Frequently Asked Questions

Short answers to common questions about this project, its data, methods, and findings.

It analyzes public New York State court records to describe patterns in criminal case outcomes. It has two parts: one that estimates conviction likelihood from arraignment data, and one that looks at how pretrial release rates changed around bail-law amendments in 2022 and 2023.
OCA-STAT is a public dataset maintained by the New York State Office of Court Administration. It contains case-level records from criminal arraignments across the state. This project uses OCA-STAT as the main data source for its predictive branch.
It estimates the probability that a criminal case will end in conviction (as opposed to dismissal or acquittal). It uses only information available around the time of arraignment — things like county, charge severity, arrest type, gender, ethnicity, and race. It does not use any post-arraignment information such as plea negotiations or evidence.
The best model correctly classified about 79% of test cases and achieved an AUROC of 0.86 (on a scale from 0.5 to 1.0, where higher is better). In practical terms, it is substantially better than guessing and picks up real patterns, but it is not perfect. Accuracy varies across counties (0.52–0.77 AUROC) and demographic groups.

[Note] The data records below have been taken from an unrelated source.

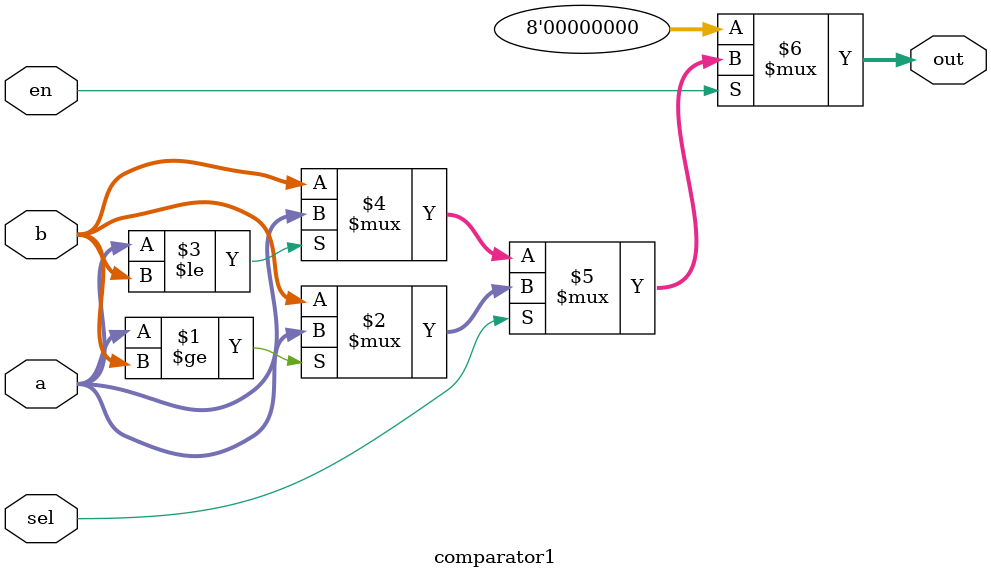
<source format=v>
`timescale 1ns / 1ps
module comparator1 (
    input  [7:0] a,
    input  [7:0] b,
    input        en,
    input        sel,
    output wire [7:0] out
);

  assign out = en ? ((sel) ? ((a >= b) ? a : b) : ((a <= b) ? a : b)) : 8'd0;

endmodule
</source>
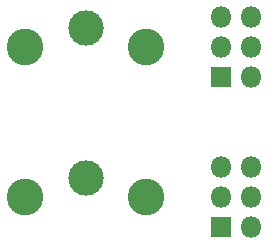
<source format=gts>
G04 #@! TF.GenerationSoftware,KiCad,Pcbnew,(5.1.2-1)-1*
G04 #@! TF.CreationDate,2020-04-09T00:01:10-04:00*
G04 #@! TF.ProjectId,rca_breadboard_adapter,7263615f-6272-4656-9164-626f6172645f,rev?*
G04 #@! TF.SameCoordinates,Original*
G04 #@! TF.FileFunction,Soldermask,Top*
G04 #@! TF.FilePolarity,Negative*
%FSLAX46Y46*%
G04 Gerber Fmt 4.6, Leading zero omitted, Abs format (unit mm)*
G04 Created by KiCad (PCBNEW (5.1.2-1)-1) date 2020-04-09 00:01:10*
%MOMM*%
%LPD*%
G04 APERTURE LIST*
%ADD10C,3.001600*%
%ADD11C,3.101600*%
%ADD12R,1.801600X1.801600*%
%ADD13O,1.801600X1.801600*%
G04 APERTURE END LIST*
D10*
X147320000Y-50470000D03*
D11*
X142170000Y-52070000D03*
X152470000Y-52070000D03*
D10*
X147320000Y-63170000D03*
D11*
X142170000Y-64770000D03*
X152470000Y-64770000D03*
D12*
X158750000Y-54610000D03*
D13*
X161290000Y-54610000D03*
X158750000Y-52070000D03*
X161290000Y-52070000D03*
X158750000Y-49530000D03*
X161290000Y-49530000D03*
X161290000Y-62230000D03*
X158750000Y-62230000D03*
X161290000Y-64770000D03*
X158750000Y-64770000D03*
X161290000Y-67310000D03*
D12*
X158750000Y-67310000D03*
M02*

</source>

Race is included as a feature in the model. Conviction rates and model accuracy both vary across racial groups. Three independent adjusted-analysis methods show that non-White defendants have lower conviction rates than White defendants with similar case profiles.

The Black–White gap is roughly 2.5–2.8 percentage points across all methods. However, the public data lacks many important variables (evidence strength, attorney quality, criminal history detail) that could explain these differences. See the full race analysis for details.

The pretrial branch compares release rates before and after the May 2022 and June 2023 bail-law amendments. The largest shift was in firearm-related charges after May 2022, where release rates dropped 20–32 pp more than for other case types. The June 2023 amendment shows smaller differences. See the pretrial impact page for interactive charts.

Geography: NYC courts have a raw conviction rate of about 25%; courts outside NYC have a rate of about 69%. This is the single strongest predictor.

Charge severity: Felonies have a conviction rate of about 66%; violations have a rate of about 25%. These two factors dwarf all others.

Both datasets are public. The predictive branch uses OCA-STAT arraignment records published by the New York State Office of Court Administration. The pretrial branch uses the DCJS/OCA supplemental pretrial release file published by the Division of Criminal Justice Services. No row-level data is committed to the repository — only aggregate analysis outputs.
  • The predictive model only uses information from the time of arraignment. It does not include plea negotiations, evidence, or other post-arraignment factors.
  • The pretrial analysis is a before-and-after comparison, not a controlled experiment.
  • Both branches cover New York State only (2021–2025).
  • Model accuracy varies by county and demographic group.
  • About 31% of cases have race recorded as "Unknown."
No. This project is for research use only. It must not be used for charging, plea bargaining, release, sentencing, supervision, or any individual legal decision. The model describes aggregate patterns in public data; it does not and cannot predict individual case outcomes.
Yes. The full codebase is available under the MIT License. The pipeline is reproducible: data fetching, dataset building, model training, evaluation, and figure generation are all scripted. See the methodology page for technical details.